Grande bisogno di intellettuali che pongano continuamente in essere la questione, ma poi a vedersi se gli intellettuali possano interferire con gli errori.  Sta di fatto che fino ad oggi i funesti approfittatori, ammantati di pseudorivoluzionarismo d’antan, si autoinvestono a Direttorio per far immaginare un popolo che diriga, ma sotto la “guida” di un Direttorio, appunto.

Vale tanto il Danton di Büchner visto da Martone anche se abbondante e impegnativo e a tarda ora. Vale tanto un invito a non dimenticare da cosa nasca il fallimento di una rivolta e la relativa volgarità dei tempi.
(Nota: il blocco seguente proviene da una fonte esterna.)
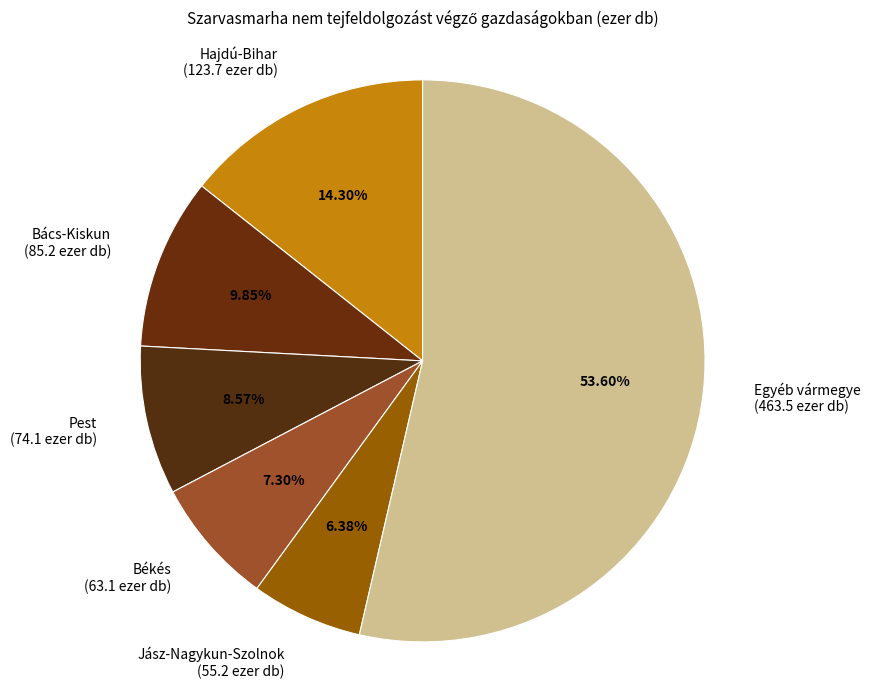

The Hajdú-Bihar slice represents 14% of the pie. True or false?

True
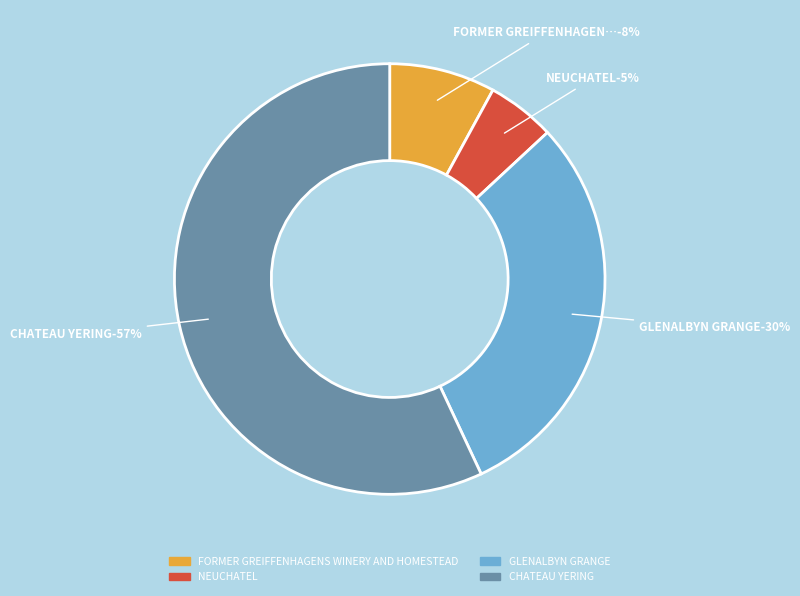

How many segments does this pie chart have?

4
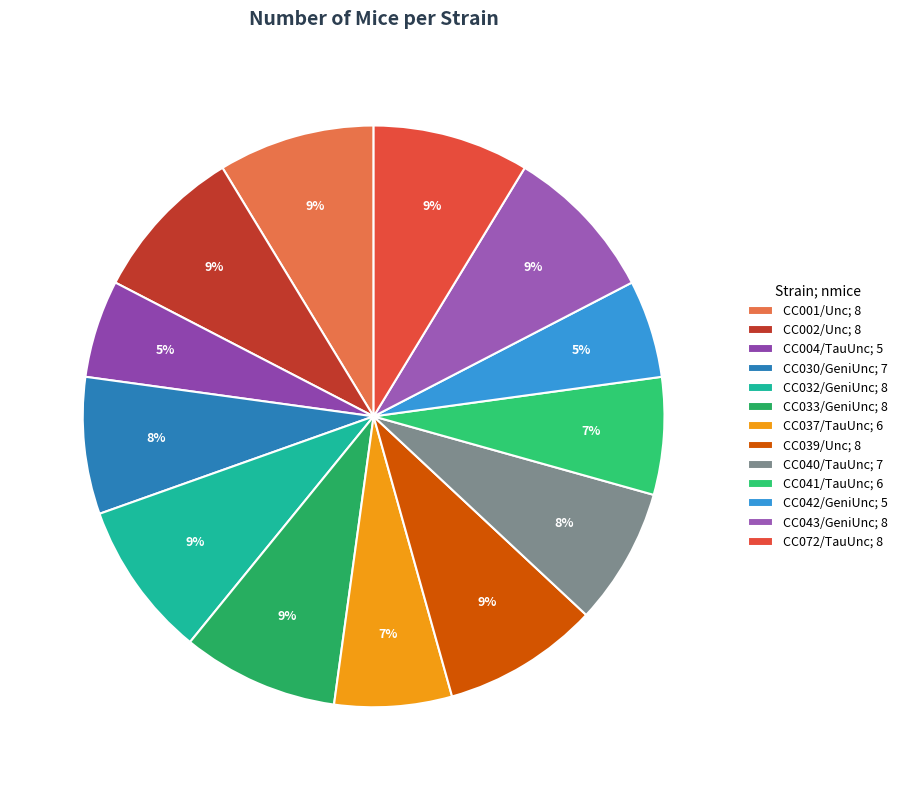

To the nearest percent, what is the average slice percentage?

8%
Costumi preziosi di Ursula Patzak e arredi sobri, tutto vira sui toni scuri, tranne a tratti una bianca veste di Iaia Forte, moglie di Danton. Le luci efficacissime di Pasquale Mari. Musiche protagoniste al pari di tutto il complesso scenico di Hubert Westkemper.

Gli artisti di grande valore che hanno affollato le scene: Paolo Pierobon eccellente nella veste di Robespierre,  un Fausto Cabra bravo nel ruolo del violento tribuno Saint-Just, il sempre grande Paolo Graziosi (Payne) e ancora Iaia Forte (moglie di Danton), Roberto De Francesco, Denis Fasolo, Roberto Zibetti, Giovanni Calcagno, Michelangelo Dalisi, Francesco Di Leva, Massimilino Speziani, Pietro Faiella, Gianluigi Fogacci, Ernesto Mahieux, Carmine Paternoster, Irene Petris, Mario Pirrello, Alfonso Santagata, Massimiliano Speziani, Luciana Zazzera, e con Matteo Baiardi, Vittorio Camarota, Christian Di Filippo, Claudia Gambino, Giusy Emanuela Iannone, Camilla Nigro, Gloria Restuccia, Marcello Spinetta, Beatrice Vecchione.

Produzione Teatro stabile di Torino. Al Politeama di Napoli fino al 7 maggio.